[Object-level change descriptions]
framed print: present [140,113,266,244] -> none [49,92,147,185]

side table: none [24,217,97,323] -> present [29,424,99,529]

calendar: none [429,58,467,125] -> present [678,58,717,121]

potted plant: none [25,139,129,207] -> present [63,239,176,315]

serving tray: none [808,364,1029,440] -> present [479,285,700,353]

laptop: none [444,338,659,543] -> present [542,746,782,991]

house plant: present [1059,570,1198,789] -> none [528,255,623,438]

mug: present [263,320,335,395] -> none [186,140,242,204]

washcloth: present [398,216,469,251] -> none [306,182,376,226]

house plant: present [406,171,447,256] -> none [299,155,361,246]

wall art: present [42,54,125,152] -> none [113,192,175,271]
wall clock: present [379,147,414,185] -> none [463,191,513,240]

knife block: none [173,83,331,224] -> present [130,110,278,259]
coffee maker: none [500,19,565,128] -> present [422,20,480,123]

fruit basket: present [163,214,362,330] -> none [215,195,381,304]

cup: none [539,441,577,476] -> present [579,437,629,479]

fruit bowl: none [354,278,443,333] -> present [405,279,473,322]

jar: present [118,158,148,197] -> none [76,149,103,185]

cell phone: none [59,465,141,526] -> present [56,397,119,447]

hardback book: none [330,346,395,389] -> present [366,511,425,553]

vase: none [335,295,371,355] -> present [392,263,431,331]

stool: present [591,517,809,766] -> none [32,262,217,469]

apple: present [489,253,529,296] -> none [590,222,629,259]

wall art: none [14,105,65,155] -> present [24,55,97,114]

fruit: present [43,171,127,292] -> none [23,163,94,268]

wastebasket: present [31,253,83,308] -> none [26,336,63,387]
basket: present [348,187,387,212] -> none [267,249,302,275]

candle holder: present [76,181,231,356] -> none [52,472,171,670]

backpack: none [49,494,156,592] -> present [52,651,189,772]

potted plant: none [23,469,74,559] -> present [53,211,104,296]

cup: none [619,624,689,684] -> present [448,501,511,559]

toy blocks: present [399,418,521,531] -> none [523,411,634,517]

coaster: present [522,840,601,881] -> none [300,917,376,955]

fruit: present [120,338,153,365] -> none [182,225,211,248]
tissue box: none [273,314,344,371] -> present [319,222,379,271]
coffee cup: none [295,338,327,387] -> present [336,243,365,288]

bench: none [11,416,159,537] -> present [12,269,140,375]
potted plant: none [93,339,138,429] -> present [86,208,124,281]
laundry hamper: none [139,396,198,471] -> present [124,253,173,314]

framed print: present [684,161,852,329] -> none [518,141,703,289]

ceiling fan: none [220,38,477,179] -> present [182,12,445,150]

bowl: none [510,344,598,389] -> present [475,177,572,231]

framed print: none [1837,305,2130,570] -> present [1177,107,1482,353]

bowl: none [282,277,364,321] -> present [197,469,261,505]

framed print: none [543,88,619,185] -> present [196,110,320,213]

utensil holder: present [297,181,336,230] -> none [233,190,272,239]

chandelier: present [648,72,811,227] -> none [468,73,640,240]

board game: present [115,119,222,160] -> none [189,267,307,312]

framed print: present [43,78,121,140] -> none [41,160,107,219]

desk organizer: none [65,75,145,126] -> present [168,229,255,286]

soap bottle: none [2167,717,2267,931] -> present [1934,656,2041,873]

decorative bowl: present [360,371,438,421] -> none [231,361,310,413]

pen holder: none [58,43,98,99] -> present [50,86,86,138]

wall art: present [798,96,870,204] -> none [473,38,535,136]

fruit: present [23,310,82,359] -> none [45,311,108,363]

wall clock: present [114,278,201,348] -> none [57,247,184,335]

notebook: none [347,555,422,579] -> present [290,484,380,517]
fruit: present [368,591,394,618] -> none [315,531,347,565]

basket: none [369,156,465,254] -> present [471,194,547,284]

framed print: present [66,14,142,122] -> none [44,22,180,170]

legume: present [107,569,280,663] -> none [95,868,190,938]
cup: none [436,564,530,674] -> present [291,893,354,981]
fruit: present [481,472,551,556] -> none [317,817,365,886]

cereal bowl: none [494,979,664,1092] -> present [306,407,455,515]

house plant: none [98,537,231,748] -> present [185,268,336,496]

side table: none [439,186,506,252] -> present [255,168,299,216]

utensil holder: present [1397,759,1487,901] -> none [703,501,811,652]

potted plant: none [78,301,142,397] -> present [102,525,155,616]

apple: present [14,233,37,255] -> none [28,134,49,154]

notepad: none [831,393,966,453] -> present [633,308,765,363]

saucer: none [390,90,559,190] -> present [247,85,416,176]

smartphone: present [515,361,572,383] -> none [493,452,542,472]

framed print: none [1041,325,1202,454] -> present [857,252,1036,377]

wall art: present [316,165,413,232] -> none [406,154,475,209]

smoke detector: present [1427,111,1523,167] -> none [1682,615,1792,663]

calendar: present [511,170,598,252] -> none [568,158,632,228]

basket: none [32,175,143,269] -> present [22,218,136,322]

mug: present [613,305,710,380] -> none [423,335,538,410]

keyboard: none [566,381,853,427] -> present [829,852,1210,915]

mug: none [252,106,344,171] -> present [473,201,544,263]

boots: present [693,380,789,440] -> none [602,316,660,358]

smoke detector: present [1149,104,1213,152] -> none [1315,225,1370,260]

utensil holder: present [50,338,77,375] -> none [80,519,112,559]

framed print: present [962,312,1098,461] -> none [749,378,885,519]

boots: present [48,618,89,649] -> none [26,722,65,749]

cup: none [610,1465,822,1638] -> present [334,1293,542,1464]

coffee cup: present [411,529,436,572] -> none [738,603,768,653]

REQUIREMENT
Which lines above run from the one containing "cup: none [619,624,689,684]" to the one containing "legume: present [107,569,280,663]"? Give them again exactly, both ends included.

WORKED SOLUTION
cup: none [619,624,689,684] -> present [448,501,511,559]

toy blocks: present [399,418,521,531] -> none [523,411,634,517]

coaster: present [522,840,601,881] -> none [300,917,376,955]

fruit: present [120,338,153,365] -> none [182,225,211,248]
tissue box: none [273,314,344,371] -> present [319,222,379,271]
coffee cup: none [295,338,327,387] -> present [336,243,365,288]

bench: none [11,416,159,537] -> present [12,269,140,375]
potted plant: none [93,339,138,429] -> present [86,208,124,281]
laundry hamper: none [139,396,198,471] -> present [124,253,173,314]

framed print: present [684,161,852,329] -> none [518,141,703,289]

ceiling fan: none [220,38,477,179] -> present [182,12,445,150]

bowl: none [510,344,598,389] -> present [475,177,572,231]

framed print: none [1837,305,2130,570] -> present [1177,107,1482,353]

bowl: none [282,277,364,321] -> present [197,469,261,505]

framed print: none [543,88,619,185] -> present [196,110,320,213]

utensil holder: present [297,181,336,230] -> none [233,190,272,239]

chandelier: present [648,72,811,227] -> none [468,73,640,240]

board game: present [115,119,222,160] -> none [189,267,307,312]

framed print: present [43,78,121,140] -> none [41,160,107,219]

desk organizer: none [65,75,145,126] -> present [168,229,255,286]

soap bottle: none [2167,717,2267,931] -> present [1934,656,2041,873]

decorative bowl: present [360,371,438,421] -> none [231,361,310,413]

pen holder: none [58,43,98,99] -> present [50,86,86,138]

wall art: present [798,96,870,204] -> none [473,38,535,136]

fruit: present [23,310,82,359] -> none [45,311,108,363]

wall clock: present [114,278,201,348] -> none [57,247,184,335]

notebook: none [347,555,422,579] -> present [290,484,380,517]
fruit: present [368,591,394,618] -> none [315,531,347,565]

basket: none [369,156,465,254] -> present [471,194,547,284]

framed print: present [66,14,142,122] -> none [44,22,180,170]

legume: present [107,569,280,663] -> none [95,868,190,938]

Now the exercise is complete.